#### WORK ORDER:
Update the passage on Japan's industrialization from "日本的工業化如何/為何如此快速且好?" to "Battle of Tsushima.", replacing "gunships" with "warships".

#### DOCUMENT SEGMENT:
==========

日本的工業化如何/為何如此快速且好?
How/Why did Japan industrialise so fast and well?

1853 was when Perry's gunships forced Japan to open up with unequal trade deals.
1904 was when the Japanese navy kicked the Russian empire's ass in the Battle of Port Arthur, and later obliterated them in the Battle of Tsushima.
Fifty years to become a World Great Power. How and why did that happen? Why didn't Japan end up like pretty much every other non-European polity in the Nineteenth Century, incapable of awakening from complacency, rejecting modern technology, brought to their knees by the Maxim gun? Did they have good iron ore? Good coal mines? A highly efficient central bureaucracy? A strong artisan class that could make the jump to industrial ingenuity?
Why/How did Japan succeed where Quing China, Siam, Persia, the Ottomans, the Mughal, and so on, failed?
It is always hard to rigorously explain the economic outcomes of a particular country at a particular time, every plausible theory seems to come up against an exception, mostly Ireland.
Japan does however share some features with the UK, home of the Industrial Revolution. They are both temperate islands offshore, but close to, the Eurasian continent, so exposed to a wide range of ideas and technologies but relatively insulated from invasion.
There are also signs of a high level of social trust in Japan. Social trust and a lack of corruption is correlated with economic development and Japan is currently 20th in the world in terms of Transparency International's corruption perceptions index (the UK is 12th, the USA 23). While this is modern data, and unfortunately no one was collecting anything comparable in the 19th century, let alone earlier, there is some evidence that these social factors can be long lasting.

==========

#### PROVIDED DATA:
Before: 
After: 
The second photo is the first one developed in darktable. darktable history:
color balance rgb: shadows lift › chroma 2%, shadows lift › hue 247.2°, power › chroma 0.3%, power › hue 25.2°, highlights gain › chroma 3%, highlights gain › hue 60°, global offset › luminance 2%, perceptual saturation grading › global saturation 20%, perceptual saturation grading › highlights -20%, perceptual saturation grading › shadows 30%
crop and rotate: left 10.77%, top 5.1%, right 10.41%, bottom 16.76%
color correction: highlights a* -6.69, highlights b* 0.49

==========

#### FINISHED EXERCISE:
日本的工業化如何/為何如此快速且好?
How/Why did Japan industrialise so fast and well?

1853 was when Perry's warships forced Japan to open up with unequal trade deals.
1904 was when the Japanese navy kicked the Russian empire's ass in the Battle of Port Arthur, and later obliterated them in the Battle of Tsushima.